───── EXERCISE INPUTS ─────
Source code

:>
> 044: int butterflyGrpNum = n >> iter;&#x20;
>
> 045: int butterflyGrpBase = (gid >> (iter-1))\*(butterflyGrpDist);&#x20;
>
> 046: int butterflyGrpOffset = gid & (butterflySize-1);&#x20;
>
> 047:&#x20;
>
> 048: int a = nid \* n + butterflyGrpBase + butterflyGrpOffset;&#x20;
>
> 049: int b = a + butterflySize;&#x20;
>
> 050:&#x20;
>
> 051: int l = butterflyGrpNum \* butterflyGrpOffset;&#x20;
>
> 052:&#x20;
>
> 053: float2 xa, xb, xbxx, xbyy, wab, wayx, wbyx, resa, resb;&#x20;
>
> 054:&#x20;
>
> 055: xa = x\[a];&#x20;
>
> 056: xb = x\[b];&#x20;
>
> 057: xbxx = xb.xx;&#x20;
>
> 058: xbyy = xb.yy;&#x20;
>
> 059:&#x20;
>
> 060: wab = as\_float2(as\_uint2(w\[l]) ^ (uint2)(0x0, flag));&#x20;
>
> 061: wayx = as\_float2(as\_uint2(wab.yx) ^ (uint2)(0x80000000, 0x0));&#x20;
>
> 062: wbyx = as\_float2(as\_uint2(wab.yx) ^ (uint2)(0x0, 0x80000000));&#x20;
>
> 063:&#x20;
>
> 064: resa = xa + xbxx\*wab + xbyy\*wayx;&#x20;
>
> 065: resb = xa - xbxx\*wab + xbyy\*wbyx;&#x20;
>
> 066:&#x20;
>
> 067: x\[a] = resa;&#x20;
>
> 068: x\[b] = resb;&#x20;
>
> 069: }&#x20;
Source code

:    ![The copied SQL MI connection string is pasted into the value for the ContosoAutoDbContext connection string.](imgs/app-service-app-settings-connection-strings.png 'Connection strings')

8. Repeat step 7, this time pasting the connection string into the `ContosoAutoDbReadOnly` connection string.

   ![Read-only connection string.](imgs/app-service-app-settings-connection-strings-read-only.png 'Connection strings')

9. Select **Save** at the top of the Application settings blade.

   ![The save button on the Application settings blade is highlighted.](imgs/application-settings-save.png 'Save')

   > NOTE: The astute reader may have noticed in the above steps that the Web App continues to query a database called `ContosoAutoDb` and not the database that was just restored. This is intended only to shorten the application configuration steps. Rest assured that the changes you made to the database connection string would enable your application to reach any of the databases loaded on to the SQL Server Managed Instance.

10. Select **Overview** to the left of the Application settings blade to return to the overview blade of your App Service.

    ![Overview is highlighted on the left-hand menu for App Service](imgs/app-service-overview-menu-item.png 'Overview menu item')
─────
** HOW TO COMPLETE THIS TASK **
Reproduce word for word the stretch of the data above, from the line containing "9. Select **Save**" through the end of the data.

** EXPECTED OUTPUT **
9. Select **Save** at the top of the Application settings blade.

   ![The save button on the Application settings blade is highlighted.](imgs/application-settings-save.png 'Save')

   > NOTE: The astute reader may have noticed in the above steps that the Web App continues to query a database called `ContosoAutoDb` and not the database that was just restored. This is intended only to shorten the application configuration steps. Rest assured that the changes you made to the database connection string would enable your application to reach any of the databases loaded on to the SQL Server Managed Instance.

10. Select **Overview** to the left of the Application settings blade to return to the overview blade of your App Service.

    ![Overview is highlighted on the left-hand menu for App Service](imgs/app-service-overview-menu-item.png 'Overview menu item')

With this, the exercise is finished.